System.Text.RegularExpressions.Regex.Replace(str,@"\s+"," ");

where str is your string.

Sachin Shanbhag
  • 54,530
  • 11
  • 89
  • 103
  • I really want to accept this as my answer but it just doesn't seem to work. It just keeps throwing an exception. Also, just a general question; in regards to Regex, does '\s' just mean whitespace? – New Start Sep 16 '10 at 10:05
  • @New Start - Can you tell me what the error is? I hope you are using proper namespace right? – Sachin Shanbhag Sep 16 '10 at 10:08
  • @New Start - '\s' matches white space character. check this - http://www.regular-expressions.info/charclass.html#shorthand – Sachin Shanbhag Sep 16 '10 at 10:16
  • @New Start - I have tried this on my end. it Works fine. If you can tell what is your error, I can help you with that. – Sachin Shanbhag Sep 16 '10 at 10:45
  • I was using proper namespace, yes! My problem was I was returning the original line instead of the edited line.
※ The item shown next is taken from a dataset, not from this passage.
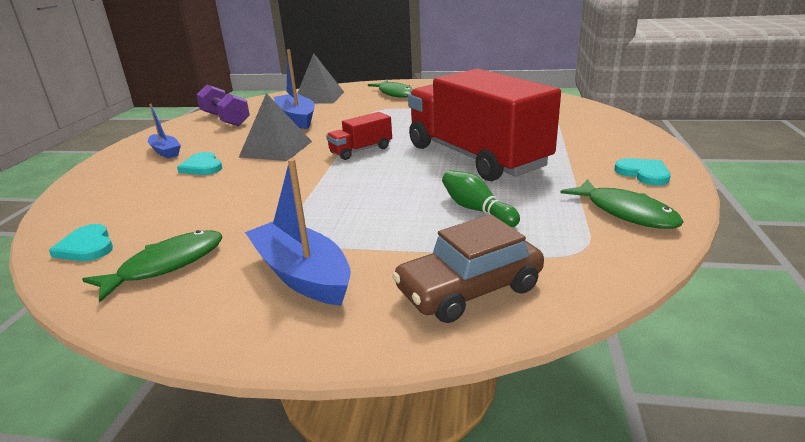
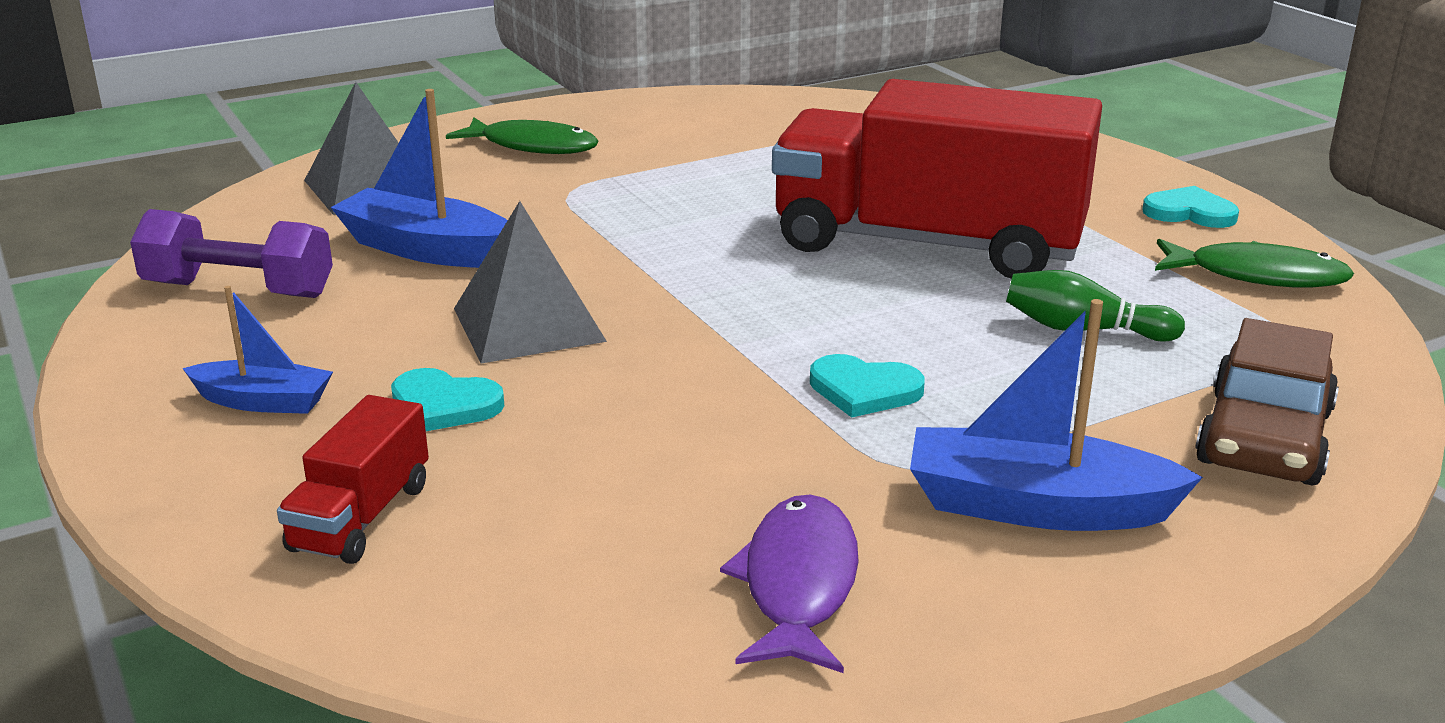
camera: 40 degrees left, 0 degrees up
(87, 247) = (566, 624): turquoise heart -> turquoise heart (864, 390)
(166, 265) = (798, 584): green fish -> purple fish
(361, 150) = (711, 283): red truck -> red truck (361, 517)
Thank you for your help! – New Start Sep 16 '10 at 10:52
0
input = input.Replace("\t", " ");

List<string> empties = new List<string>();
for (int i=input.Length - 1; i>1; i--)
{
    string spcs = "";
    for (int j=0; j<=i; j++)
        spcs += " ";
    if (input.Contains(spcs))
        empties.Add(spcs);
}

foreach (string s in empties)
    input = input.Replace(s, " ");
gamesguru
  • 92
  • 1
  • 3
  • 6